All lines in the material containing the word "middle" need to be copied.

*** Opening of Source material ***

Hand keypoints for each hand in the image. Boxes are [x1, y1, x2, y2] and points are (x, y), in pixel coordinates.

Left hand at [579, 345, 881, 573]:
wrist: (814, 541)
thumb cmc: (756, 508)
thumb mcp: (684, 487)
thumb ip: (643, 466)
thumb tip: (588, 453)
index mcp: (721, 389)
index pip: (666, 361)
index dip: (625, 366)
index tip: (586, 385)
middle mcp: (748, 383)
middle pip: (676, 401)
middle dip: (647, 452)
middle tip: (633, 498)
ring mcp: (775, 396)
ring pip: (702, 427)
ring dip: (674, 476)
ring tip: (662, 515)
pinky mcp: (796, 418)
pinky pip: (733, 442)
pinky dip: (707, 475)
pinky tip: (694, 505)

*** Close of Source material ***
*** Opening of Source material ***

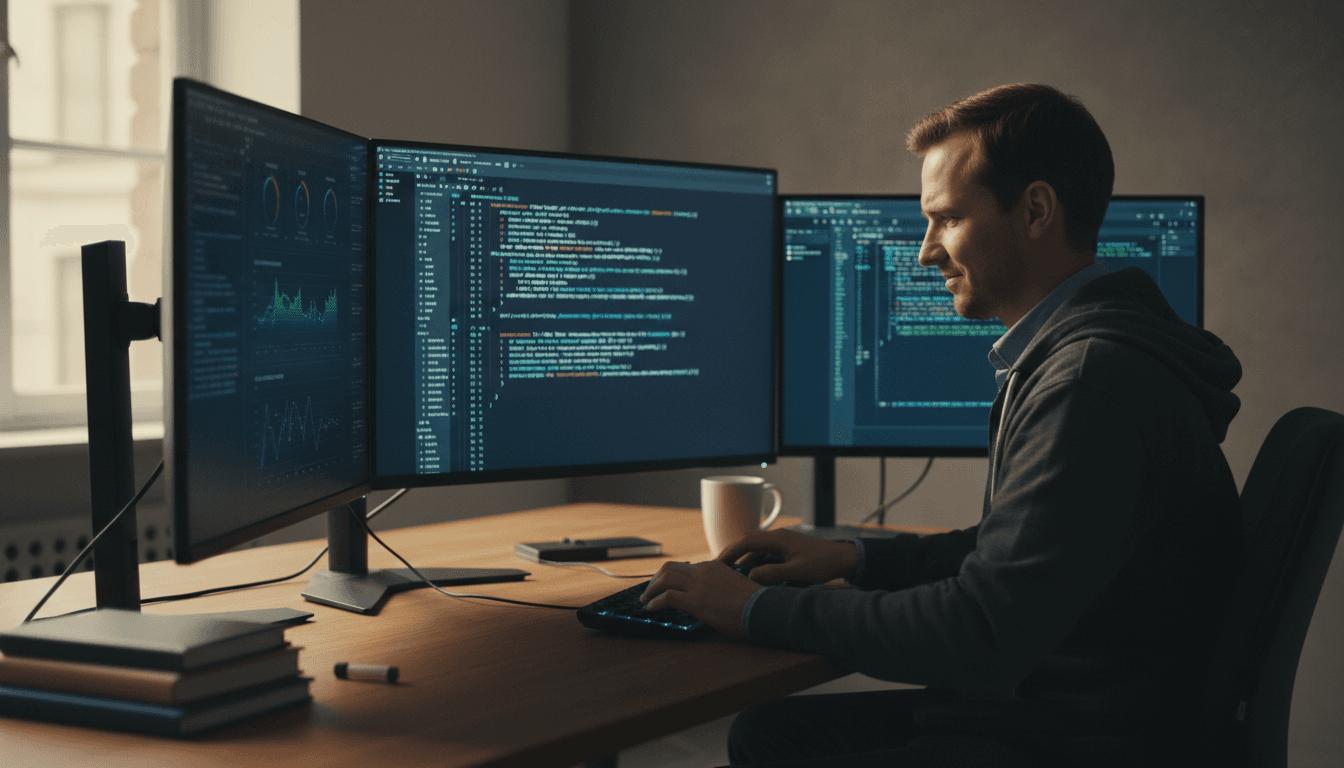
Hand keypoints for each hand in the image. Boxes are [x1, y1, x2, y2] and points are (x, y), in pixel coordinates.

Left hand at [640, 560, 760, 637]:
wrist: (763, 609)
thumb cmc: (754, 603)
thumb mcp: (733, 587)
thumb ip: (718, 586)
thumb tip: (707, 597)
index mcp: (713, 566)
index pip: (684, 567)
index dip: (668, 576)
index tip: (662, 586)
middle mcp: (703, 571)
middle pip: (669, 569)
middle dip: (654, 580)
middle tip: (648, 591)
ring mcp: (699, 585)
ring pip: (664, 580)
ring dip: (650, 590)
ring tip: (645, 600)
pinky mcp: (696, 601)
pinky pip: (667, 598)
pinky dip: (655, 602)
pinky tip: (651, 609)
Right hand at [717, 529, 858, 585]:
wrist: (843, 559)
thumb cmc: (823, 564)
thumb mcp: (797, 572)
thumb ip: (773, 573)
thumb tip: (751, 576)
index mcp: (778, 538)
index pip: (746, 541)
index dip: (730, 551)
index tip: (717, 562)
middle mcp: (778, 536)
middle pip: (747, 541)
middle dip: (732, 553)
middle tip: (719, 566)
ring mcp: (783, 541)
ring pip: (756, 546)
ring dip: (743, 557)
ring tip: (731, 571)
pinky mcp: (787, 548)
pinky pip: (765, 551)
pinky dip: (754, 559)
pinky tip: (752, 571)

*** Close of Source material ***

Task output:
middle mcp: (748, 383)
middle pip: (676, 401)
middle dip: (647, 452)
middle tip: (633, 498)
middle mcp: (703, 571)
middle pip: (669, 569)
middle dip: (654, 580)
middle tip: (648, 591)
middle mcp: (778, 536)
middle pip: (747, 541)
middle dip: (732, 553)
middle tip: (719, 566)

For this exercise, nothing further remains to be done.